Segment Open

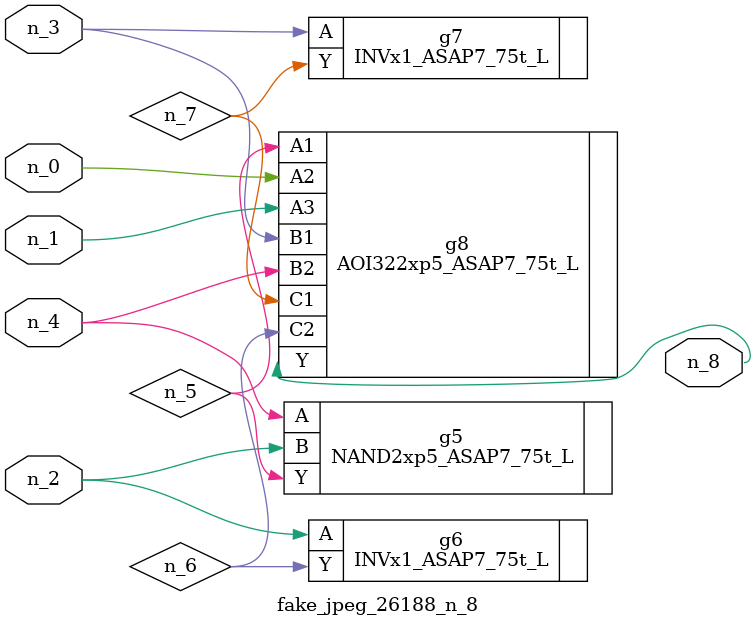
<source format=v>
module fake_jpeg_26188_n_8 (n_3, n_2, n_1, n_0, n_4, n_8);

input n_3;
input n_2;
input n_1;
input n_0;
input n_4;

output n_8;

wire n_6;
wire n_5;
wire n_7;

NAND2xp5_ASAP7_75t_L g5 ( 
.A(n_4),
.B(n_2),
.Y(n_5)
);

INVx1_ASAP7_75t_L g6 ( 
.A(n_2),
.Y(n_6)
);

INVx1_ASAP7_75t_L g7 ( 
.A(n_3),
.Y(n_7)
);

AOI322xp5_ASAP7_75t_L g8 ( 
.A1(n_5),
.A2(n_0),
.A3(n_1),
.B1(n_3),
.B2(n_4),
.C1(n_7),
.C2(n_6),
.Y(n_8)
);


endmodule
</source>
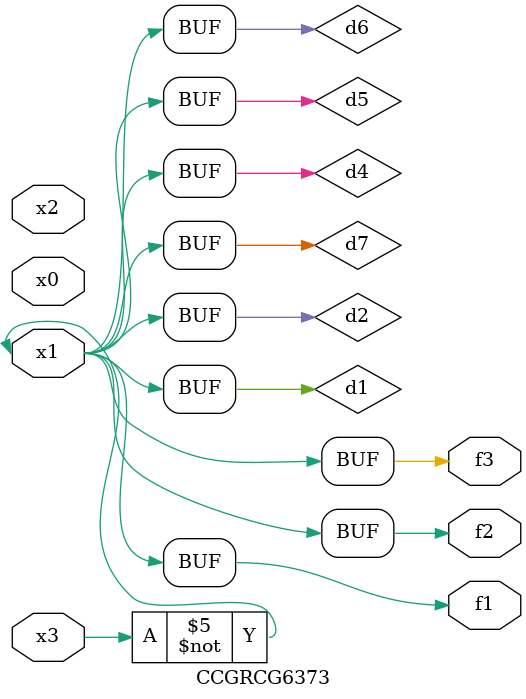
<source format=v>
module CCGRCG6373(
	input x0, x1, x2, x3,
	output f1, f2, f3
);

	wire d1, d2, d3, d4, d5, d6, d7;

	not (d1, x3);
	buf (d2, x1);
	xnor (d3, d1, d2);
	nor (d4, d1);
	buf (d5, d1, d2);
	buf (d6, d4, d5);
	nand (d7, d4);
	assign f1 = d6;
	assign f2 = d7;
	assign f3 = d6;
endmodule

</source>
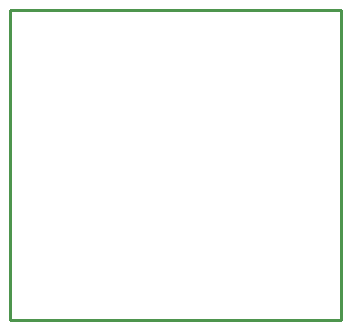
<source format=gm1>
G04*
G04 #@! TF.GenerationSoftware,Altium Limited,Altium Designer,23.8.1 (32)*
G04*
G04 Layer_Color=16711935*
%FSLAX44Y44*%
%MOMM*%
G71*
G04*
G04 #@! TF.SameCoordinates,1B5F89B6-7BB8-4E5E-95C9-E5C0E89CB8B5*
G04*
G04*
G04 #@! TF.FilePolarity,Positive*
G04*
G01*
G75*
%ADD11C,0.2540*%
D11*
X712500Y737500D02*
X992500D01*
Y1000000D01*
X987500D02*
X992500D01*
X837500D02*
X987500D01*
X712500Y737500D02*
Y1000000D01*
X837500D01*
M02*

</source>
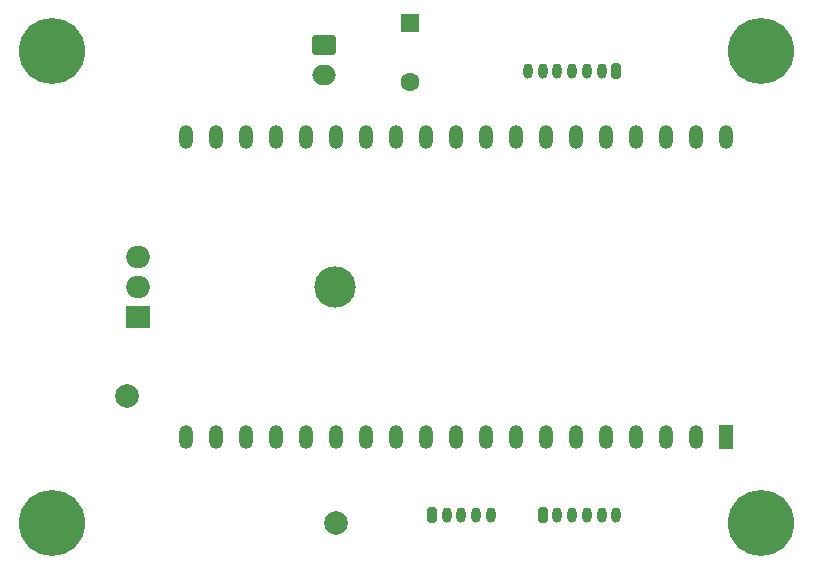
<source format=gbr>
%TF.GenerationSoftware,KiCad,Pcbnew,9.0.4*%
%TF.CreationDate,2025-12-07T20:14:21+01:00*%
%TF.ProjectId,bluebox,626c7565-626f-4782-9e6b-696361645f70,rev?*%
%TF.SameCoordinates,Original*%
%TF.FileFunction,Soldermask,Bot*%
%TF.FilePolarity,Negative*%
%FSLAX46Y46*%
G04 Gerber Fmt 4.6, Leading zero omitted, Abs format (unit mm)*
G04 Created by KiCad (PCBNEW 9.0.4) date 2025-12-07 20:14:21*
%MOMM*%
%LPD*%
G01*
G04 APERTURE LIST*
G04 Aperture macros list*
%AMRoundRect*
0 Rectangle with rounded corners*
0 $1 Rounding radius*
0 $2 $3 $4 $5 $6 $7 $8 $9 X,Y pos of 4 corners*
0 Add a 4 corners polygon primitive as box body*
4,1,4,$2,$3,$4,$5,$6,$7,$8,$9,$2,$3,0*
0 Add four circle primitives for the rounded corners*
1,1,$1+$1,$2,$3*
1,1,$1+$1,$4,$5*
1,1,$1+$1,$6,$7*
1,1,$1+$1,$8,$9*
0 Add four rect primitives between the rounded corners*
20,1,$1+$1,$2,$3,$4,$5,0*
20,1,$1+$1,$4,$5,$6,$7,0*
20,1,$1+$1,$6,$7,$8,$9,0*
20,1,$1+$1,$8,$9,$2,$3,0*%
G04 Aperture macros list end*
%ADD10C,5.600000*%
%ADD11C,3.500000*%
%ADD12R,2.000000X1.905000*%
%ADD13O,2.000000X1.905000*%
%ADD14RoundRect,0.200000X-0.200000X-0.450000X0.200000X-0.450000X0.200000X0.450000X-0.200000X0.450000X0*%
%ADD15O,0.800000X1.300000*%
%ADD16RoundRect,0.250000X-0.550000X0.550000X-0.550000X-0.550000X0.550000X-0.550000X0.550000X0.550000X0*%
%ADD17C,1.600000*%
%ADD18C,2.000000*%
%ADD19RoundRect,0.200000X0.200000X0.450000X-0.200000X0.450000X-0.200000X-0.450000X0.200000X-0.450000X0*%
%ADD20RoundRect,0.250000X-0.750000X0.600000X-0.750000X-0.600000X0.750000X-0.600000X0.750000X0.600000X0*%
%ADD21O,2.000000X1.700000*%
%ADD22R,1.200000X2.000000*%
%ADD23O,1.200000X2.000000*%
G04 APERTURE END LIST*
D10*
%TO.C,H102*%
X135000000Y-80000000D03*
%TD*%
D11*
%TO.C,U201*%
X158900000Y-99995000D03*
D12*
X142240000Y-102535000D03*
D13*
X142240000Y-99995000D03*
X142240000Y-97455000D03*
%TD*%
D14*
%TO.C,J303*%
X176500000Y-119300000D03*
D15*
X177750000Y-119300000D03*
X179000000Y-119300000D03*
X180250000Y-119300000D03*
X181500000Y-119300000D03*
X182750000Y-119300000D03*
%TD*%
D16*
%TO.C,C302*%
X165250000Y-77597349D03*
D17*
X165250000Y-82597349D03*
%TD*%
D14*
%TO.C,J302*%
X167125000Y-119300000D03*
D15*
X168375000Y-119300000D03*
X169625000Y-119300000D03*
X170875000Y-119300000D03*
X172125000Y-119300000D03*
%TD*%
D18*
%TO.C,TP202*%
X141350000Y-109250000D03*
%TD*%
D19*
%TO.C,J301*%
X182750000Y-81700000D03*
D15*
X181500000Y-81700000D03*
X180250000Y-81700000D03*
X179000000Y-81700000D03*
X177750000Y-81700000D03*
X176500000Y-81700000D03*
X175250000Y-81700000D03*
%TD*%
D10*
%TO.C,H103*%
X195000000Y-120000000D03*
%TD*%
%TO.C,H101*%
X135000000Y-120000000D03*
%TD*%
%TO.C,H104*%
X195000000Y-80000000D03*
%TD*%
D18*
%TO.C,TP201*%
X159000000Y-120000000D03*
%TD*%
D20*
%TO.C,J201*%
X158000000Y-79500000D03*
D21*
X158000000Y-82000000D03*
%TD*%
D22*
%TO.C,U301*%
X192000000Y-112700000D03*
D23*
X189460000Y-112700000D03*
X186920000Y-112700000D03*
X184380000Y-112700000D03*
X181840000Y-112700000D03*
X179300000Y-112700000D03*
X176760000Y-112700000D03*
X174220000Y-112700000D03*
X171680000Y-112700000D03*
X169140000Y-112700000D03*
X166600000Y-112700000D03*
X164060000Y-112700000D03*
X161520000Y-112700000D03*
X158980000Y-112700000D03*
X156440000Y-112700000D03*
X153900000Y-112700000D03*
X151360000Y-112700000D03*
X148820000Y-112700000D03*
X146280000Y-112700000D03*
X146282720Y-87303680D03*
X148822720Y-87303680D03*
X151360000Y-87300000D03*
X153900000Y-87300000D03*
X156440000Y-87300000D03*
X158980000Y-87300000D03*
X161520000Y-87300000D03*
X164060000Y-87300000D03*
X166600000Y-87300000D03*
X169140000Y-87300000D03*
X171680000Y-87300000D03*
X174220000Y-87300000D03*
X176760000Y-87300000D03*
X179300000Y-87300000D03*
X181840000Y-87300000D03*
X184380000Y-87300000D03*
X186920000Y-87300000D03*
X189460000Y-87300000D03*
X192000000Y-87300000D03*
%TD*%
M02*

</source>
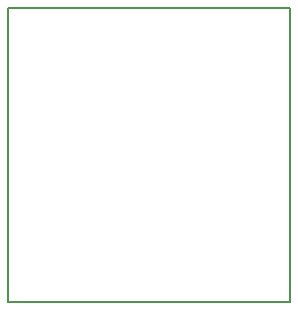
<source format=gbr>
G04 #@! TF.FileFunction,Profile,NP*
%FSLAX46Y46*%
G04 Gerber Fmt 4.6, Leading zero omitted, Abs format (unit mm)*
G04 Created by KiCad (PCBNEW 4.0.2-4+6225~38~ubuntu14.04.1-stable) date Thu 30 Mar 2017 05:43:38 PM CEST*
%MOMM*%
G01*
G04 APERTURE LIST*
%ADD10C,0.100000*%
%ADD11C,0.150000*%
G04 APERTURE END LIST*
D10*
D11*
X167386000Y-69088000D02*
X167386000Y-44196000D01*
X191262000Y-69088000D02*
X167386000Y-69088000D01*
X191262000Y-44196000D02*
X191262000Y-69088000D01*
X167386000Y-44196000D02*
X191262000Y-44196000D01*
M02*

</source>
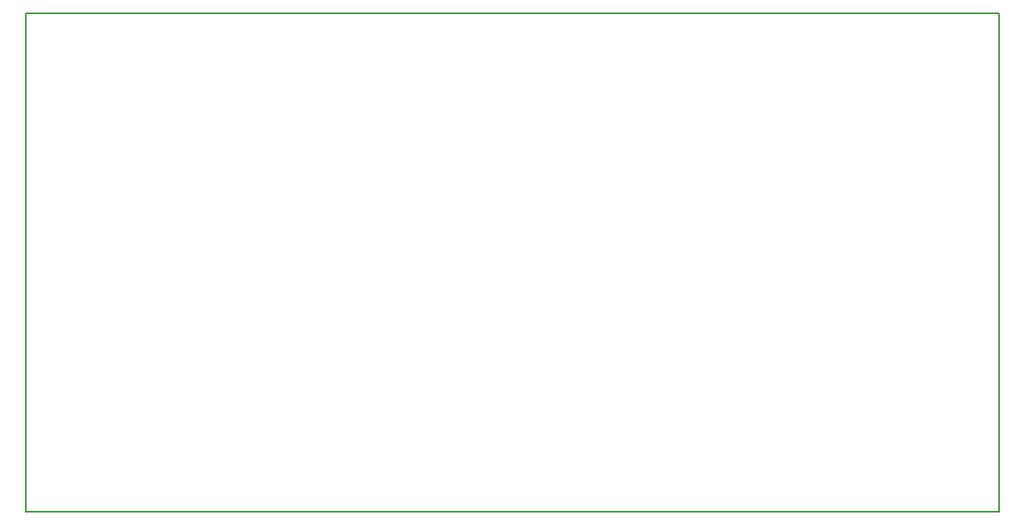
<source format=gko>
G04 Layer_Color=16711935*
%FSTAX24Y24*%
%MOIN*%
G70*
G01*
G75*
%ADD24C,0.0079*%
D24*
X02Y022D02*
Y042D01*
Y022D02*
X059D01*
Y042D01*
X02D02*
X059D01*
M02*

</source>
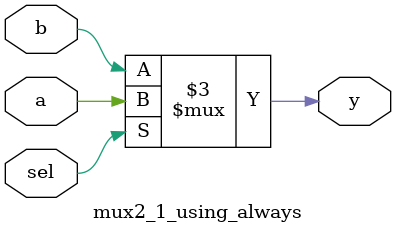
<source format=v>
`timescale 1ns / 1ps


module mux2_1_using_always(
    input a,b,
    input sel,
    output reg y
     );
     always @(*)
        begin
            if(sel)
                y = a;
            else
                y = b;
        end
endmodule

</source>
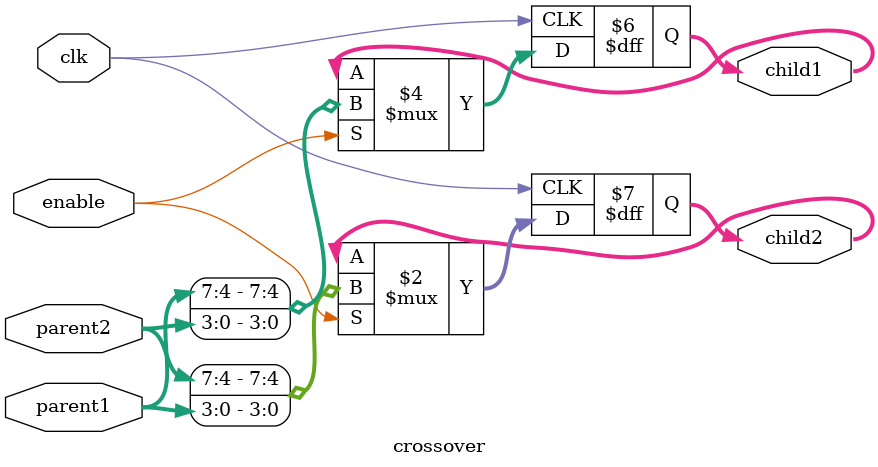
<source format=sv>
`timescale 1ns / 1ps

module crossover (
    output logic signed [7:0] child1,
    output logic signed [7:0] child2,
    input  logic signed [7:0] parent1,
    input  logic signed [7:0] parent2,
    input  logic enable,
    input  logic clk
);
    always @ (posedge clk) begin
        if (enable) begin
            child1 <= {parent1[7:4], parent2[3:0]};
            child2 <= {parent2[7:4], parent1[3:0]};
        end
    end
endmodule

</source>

Segment Closed

HOW TO COMPLETE THIS TASK.
Using the records above, find and show each line with the string "FileFunction".

RESULT FOR THIS TASK.
%TF.FileFunction,Soldermask,Bot*%
G04 #@! TF.FileFunction,Profile,NP*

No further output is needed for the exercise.